If the government theory were admissible, that the disorganized States remain States in the Union, the General government could have nothing to say on the subject, and could no more interfere with elections in any one of them than it could with elections in Massachusetts or New York. But even on the doctrine here defended it can interfere with them only by way of general superintendence. The citizens have, indeed, lost their political rights, but not their private rights. Secession has not dissolved civil society, or abrogated any of the laws of the disorganized State that were in force at the time of secession. The error of the government is not in maintaining that these laws survive the secession ordinances, and remain the territorial law, or lex loci, but in maintaining that they do so by will of the State, that has, as a State, really lapsed. They do so by will of the United States, which enacted them through the individual State, and which has not in convention abrogated them, save the law authorizing slavery, and its dependent laws.
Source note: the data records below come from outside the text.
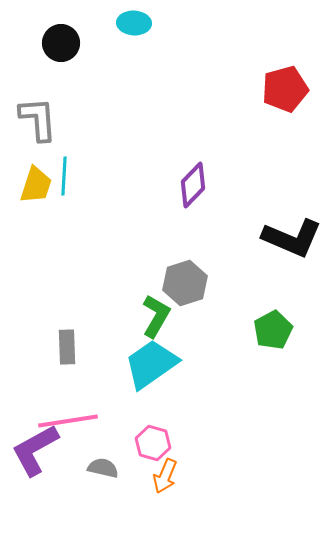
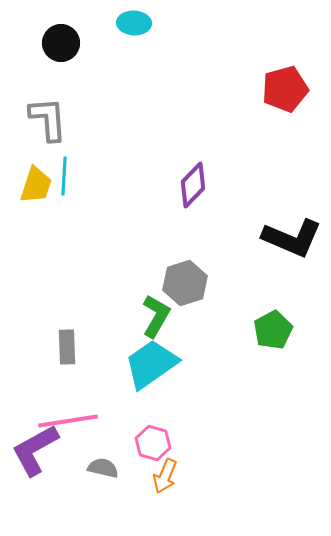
gray L-shape: moved 10 px right
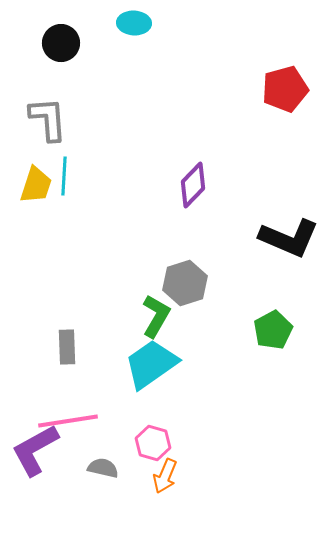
black L-shape: moved 3 px left
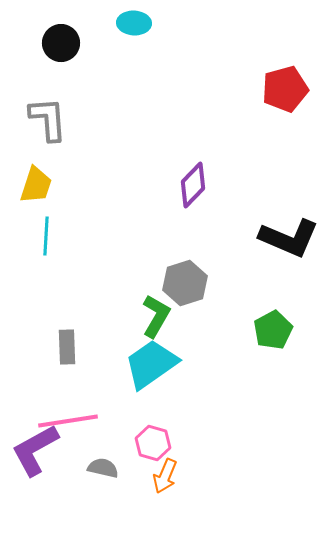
cyan line: moved 18 px left, 60 px down
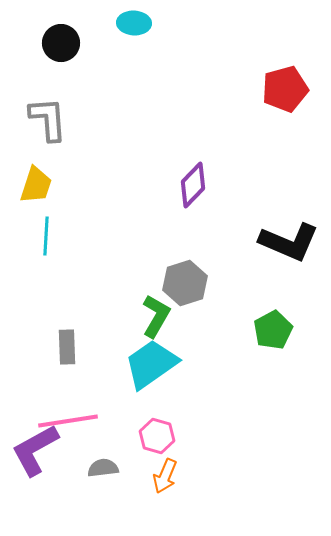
black L-shape: moved 4 px down
pink hexagon: moved 4 px right, 7 px up
gray semicircle: rotated 20 degrees counterclockwise
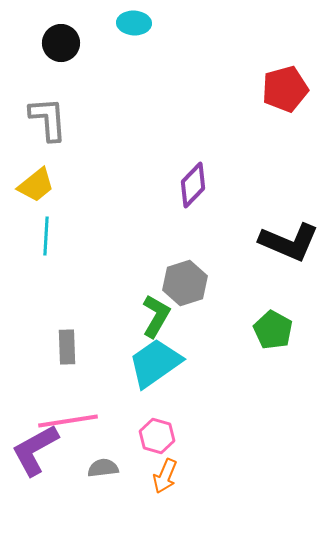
yellow trapezoid: rotated 33 degrees clockwise
green pentagon: rotated 15 degrees counterclockwise
cyan trapezoid: moved 4 px right, 1 px up
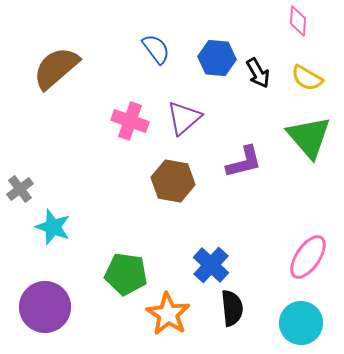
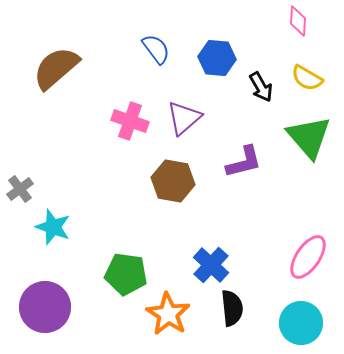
black arrow: moved 3 px right, 14 px down
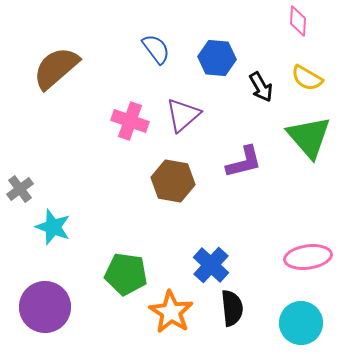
purple triangle: moved 1 px left, 3 px up
pink ellipse: rotated 48 degrees clockwise
orange star: moved 3 px right, 2 px up
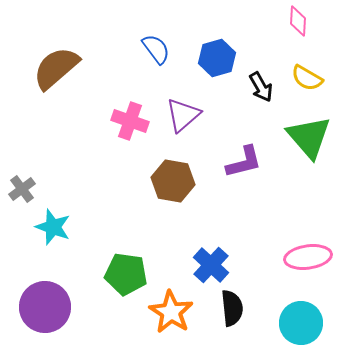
blue hexagon: rotated 21 degrees counterclockwise
gray cross: moved 2 px right
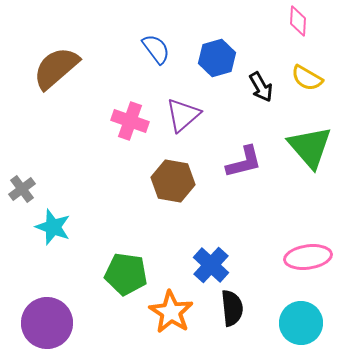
green triangle: moved 1 px right, 10 px down
purple circle: moved 2 px right, 16 px down
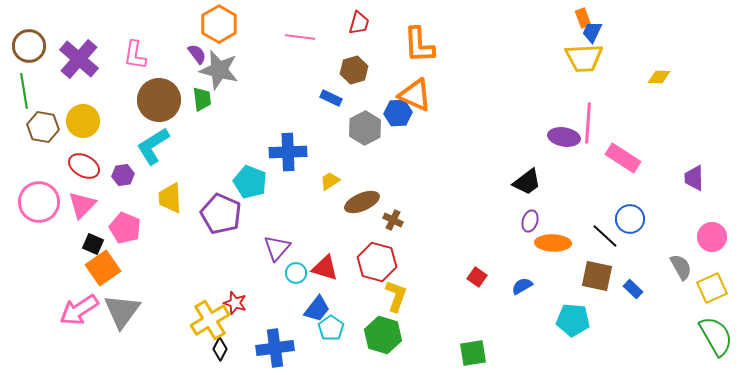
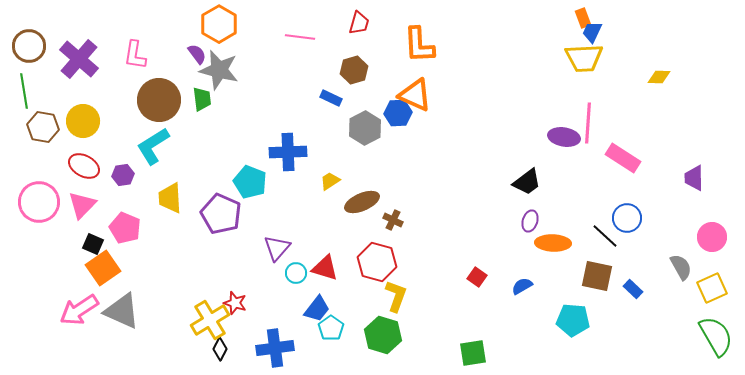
blue circle at (630, 219): moved 3 px left, 1 px up
gray triangle at (122, 311): rotated 42 degrees counterclockwise
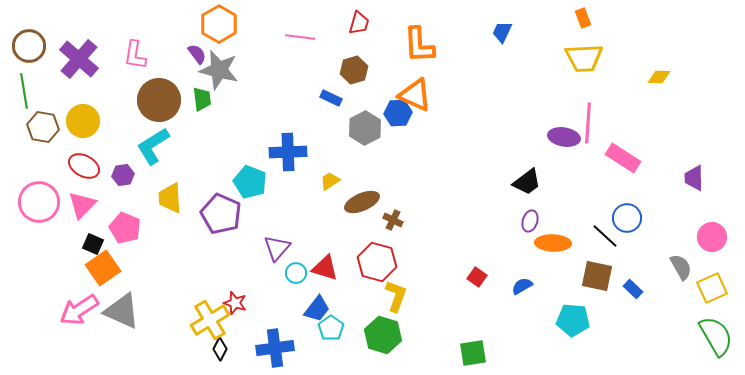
blue trapezoid at (592, 32): moved 90 px left
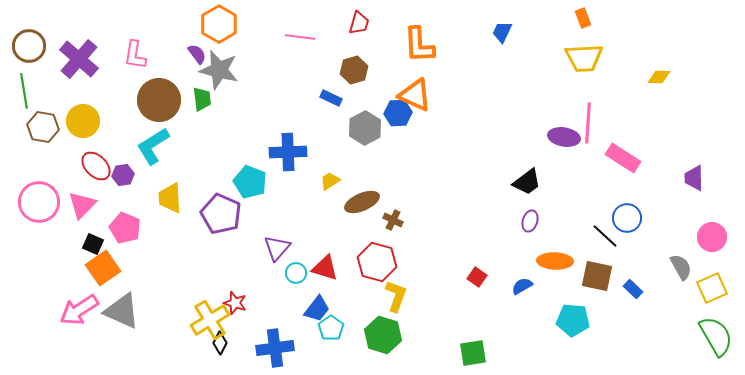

This point has already been made, but as it is one of the niceties of the American constitution, it may not be amiss to elaborate it at greater length. The doctrine of Mr. Jefferson, Mr. Madison, and the majority of our jurists, would see to be that the States, under God, are severally sovereign in all matters not expressly confided to the General government, and therefore that the American sovereignty is divided, and the citizen owes a double allegiance—allegiance to his State, and allegiance to the United States—as if there was a United States distinguishable from the States. Hence Mr. Seward, in an official dispatch to our minister at the court of St. James, says: "The citizen owes allegiance to the State and to the United States." And nearly all who hold allegiance is due to the Union at all, hold that it is also due to the States, only that which is due to the United States is paramount, as that under feudalism due to the overlord. But this is not the case. There is no divided sovereignty, no divided allegiance. Sovereignty is one, and vests not in the General government or in the State government, but in the United States, and allegiance is due to the United States, and to them alone. Treason can be committed only against the United States, and against a State only because against the United States, and is properly cognizable only by the Federal courts. Hence the Union men committed no treason in refusing to submit to the secession ordinances of their respective States, and in sustaining the national arms against secession.